As further confirmation of the importance of organizational factors, gangs demonstrate an extraordinary capacity to increase intra-group cohesion through the creation of their own subcultures, and are capable of providing their affiliates with a system of beliefs and rules, as well as a vision of the world that places them at the centre of the universe and above others (so that, for once, they are not relegated to the margins and lower strata of society). The tenets of these subcultures are violence, chauvinism and religion. Violence has a symbolic value, to the point of being adopted as an initiation ritual, inflicted on new recruits or perpetrated against uninvolved peers. Yet violence is above all an individual competence and an asset for the group: a professional duty that, if not fulfilled, can lead to mockery and derision, expulsion or even death, and that, for this very reason, must be accompanied by all the trappings of courage, reputation and honour. Furthermore, gangs satisfy the need for a (misunderstood) manliness incited by a culture of origin still imbued with patriarchalism – a need that, on the other hand, goes unmet by the host society, which prevents young people from becoming adults by taking on normal working and parental roles.

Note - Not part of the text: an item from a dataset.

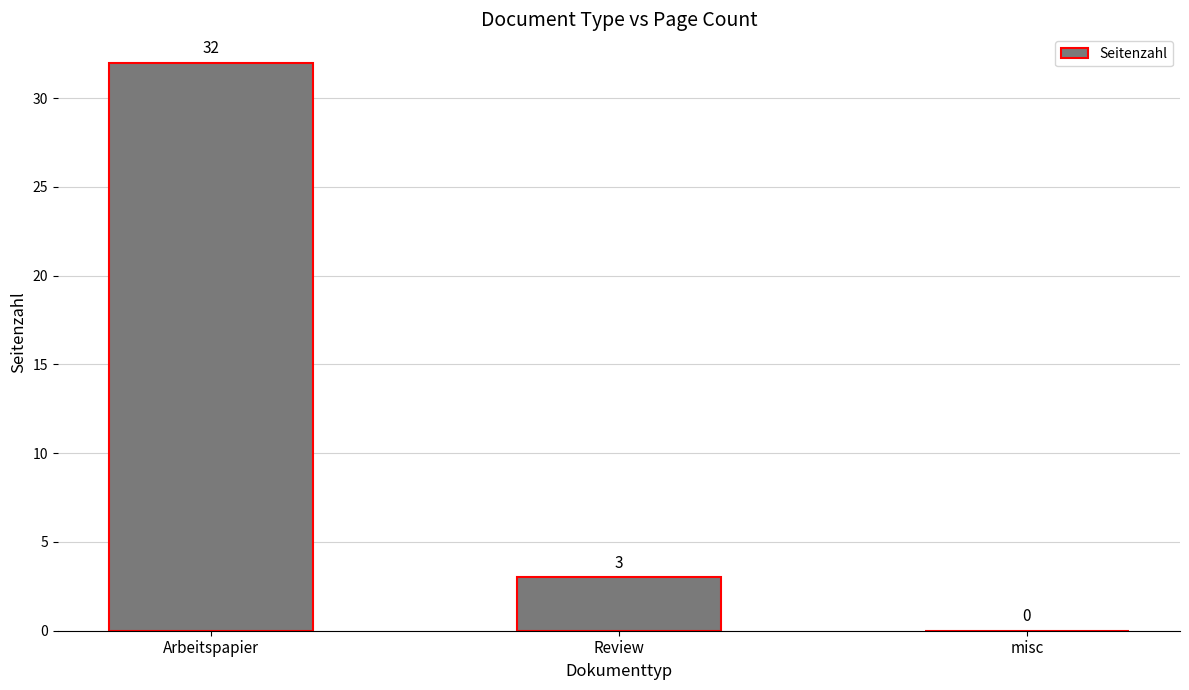

What is the change in value from Arbeitspapier to Review?

-29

Paradoxical as it may seem, religion is the single element that, in the majority of cases, provides gangs with the rules and principles required for internal cohesion. Evidence of this is offered by the proliferation of religious tattoos among gang members in different countries, which cover all the denominations of Christianity: from the Catholic ones of the Neapolitan Barbudos, to the Protestant evangelical ones of the Central American maras, to the Orthodox ones of the Russian gangs. Tattoos, which are often associated with complex linguistic and gestural codes, satisfy the need to emphasize one’s own differences, the ‘we’ from the ‘they’, and to strengthen group loyalty to the point of making it literally indelible. This also helps to explain why religion can then become a vehicle of redemption. This is demonstrated, for instance, by the case of Central America – one of the most violent regions in the world, precisely because of the spread of the so-called maras – where Pentecostal evangelical churches play a key role in providing teenagers with an alternative to gangs, using religious practices and group therapies to reintegrate them into society and to reframe their models of street masculinity.

The importance of gangs’ subcultural dimension is also demonstrated by the fact that street (and prison) gangs have given rise to one of the most important popular music phenomena of the twentieth century: the rap and hip-hop movement, which has successfully left the ghetto, one might say, to become a mass phenomenon – a manifestation of counterculture and protest. Not only that, but, born of the black gangs of the United States, it has been adopted over the last few decades in every type of slang and is now becoming established as a propaganda tool of criminal brands, for example for the Mara Salvatrucha 13 (MS-13) and the Eighteenth Street Gang (also known as Barrio 18), which are able to form their own Hispanic rap groups and produce music videos, some of which now boast millions of views on social media.

The above-mentioned examples are not accidental. MS-13 and Barrio 18 have become the paradigm of a new global threat. The first in particular has long been identified as the number one public enemy of the United States – where, for that matter, it was born, on the outskirts of Los Angeles, made up of young Salvadoran immigrants, in response to other Hispanic gangs who had long been rooted in these neighbourhoods. The massive deportation policies adopted by US administrations since the end of the decade-long civil war in El Salvador in fact allowed MS-13 to carry out a ‘return’ colonization, which was soon extended to much of Central America and, more recently, to Europe (Spain and Italy) and Australia.